= Bongmusa Mthembu =

South Africa ultramarathon runner (born 1983)

Bongmusa Mthembu (born 27 June 1983) is a South Africa ultramarathon runner.

He was born in Bulwer, a village near Pietermaritzburg, Kwa-Zulu Natal, South Africa.

After matriculation he left Bulwer for Pietermaritzburg. He was hired as a bricklayer. At that time he was running only for fitness. In 2004 he started to enter races then in 2005 he won the Maritzburg Marathon.

He is known for his achievements at the Comrades Marathon, run annually between Durban and Pietermaritzburg in South Africa, where he is a 3-time winner (2014, 2017 and 2018) and an 8-time gold medal winner, finishing in the top 10 between 2009 and 2019. In 2019 he added to his racing honours by winning the 56 km Two Oceans Marathon in Cape Town.

He has also represented South Africa on the global stage.
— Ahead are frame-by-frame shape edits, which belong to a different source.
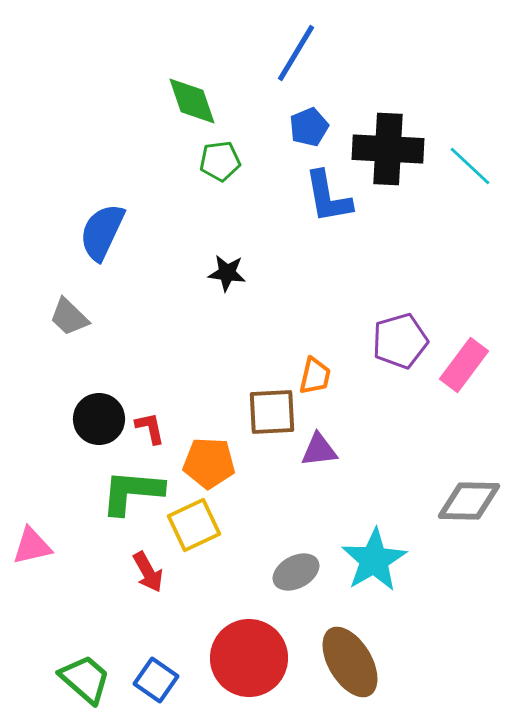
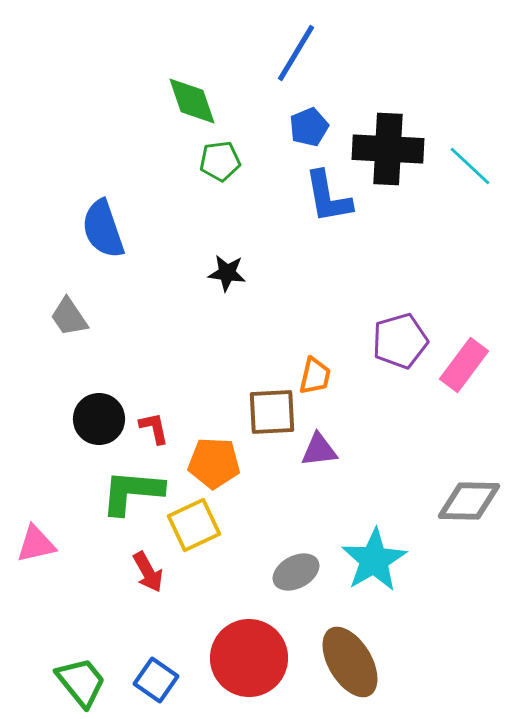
blue semicircle: moved 1 px right, 3 px up; rotated 44 degrees counterclockwise
gray trapezoid: rotated 12 degrees clockwise
red L-shape: moved 4 px right
orange pentagon: moved 5 px right
pink triangle: moved 4 px right, 2 px up
green trapezoid: moved 4 px left, 3 px down; rotated 10 degrees clockwise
Mthembu finished 2nd and 3rd at the IAU 100km World Championships in 2016 and 2018 respectively. In 2019 Mthembu represented South Africa at the IAU 50km World Championships in Brasov, Romania where he finished 7th place individually. The South African team took home the gold medal in team scoring.

== Major Race Results ==

| Race | Place | Time |
|---|---|---|
| Comrades Marathon 2006 (Up) | 54 | 6:25:19 |
| Comrades Marathon 2007 (Down) | 31 | 6:07:35 |
| Comrades Marathon 2008 (Up) | 52 | 6:28:44 |
| Comrades Marathon 2009 (Down) | 7 | 5:41:52 |
| Comrades Marathon 2010 (Down) | 3 | 5:37:49 |
| Comrades Marathon 2011 (Up) | 12 | 5:53:03 |
| Comrades Marathon 2012 (Down) | 2 | 5:32:42 |
| Comrades Marathon 2013 (Up) | DNF | N/A |
| Comrades Marathon 2014 (Down) | 1 | 5:28:34 |
| Comrades Marathon 2015 (Up) | 17 | 6:05:01 |
| Two Oceans Marathon 2016 | 13 | 3:21:39 |
| Comrades Marathon 2016 (Down) | 3 | 5:26:39 |
| IAU 100 km World Championships 2016 | 2 | 6:24:06 |
| Two Oceans Marathon 2017 | 8 | 3:14:37 |
| Comrades Marathon 2017 (Up) | 1 | 5:35:34 |
| Two Oceans Marathon 2018 | 5 | 3:12:09 |
| Comrades Marathon 2018 (Down) | 1 | 5:26:34 |
| IAU 100 km World Championships 2018 | 3 | 6:33:47 |
| Two Oceans Marathon 2019 | 1 | 3:08:39 |
| Comrades Marathon 2019 (Up) | 2 | 5:31:58 |
| IAU 50 km World Championships 2019 | 7 | 2:50:23 |

==Family==

Mthembu is the fourth child in a family of seven children—four boys and three girls. His father died in 1997 and they were raised by his mother. He has a son by the name of Sisanda Mthembu.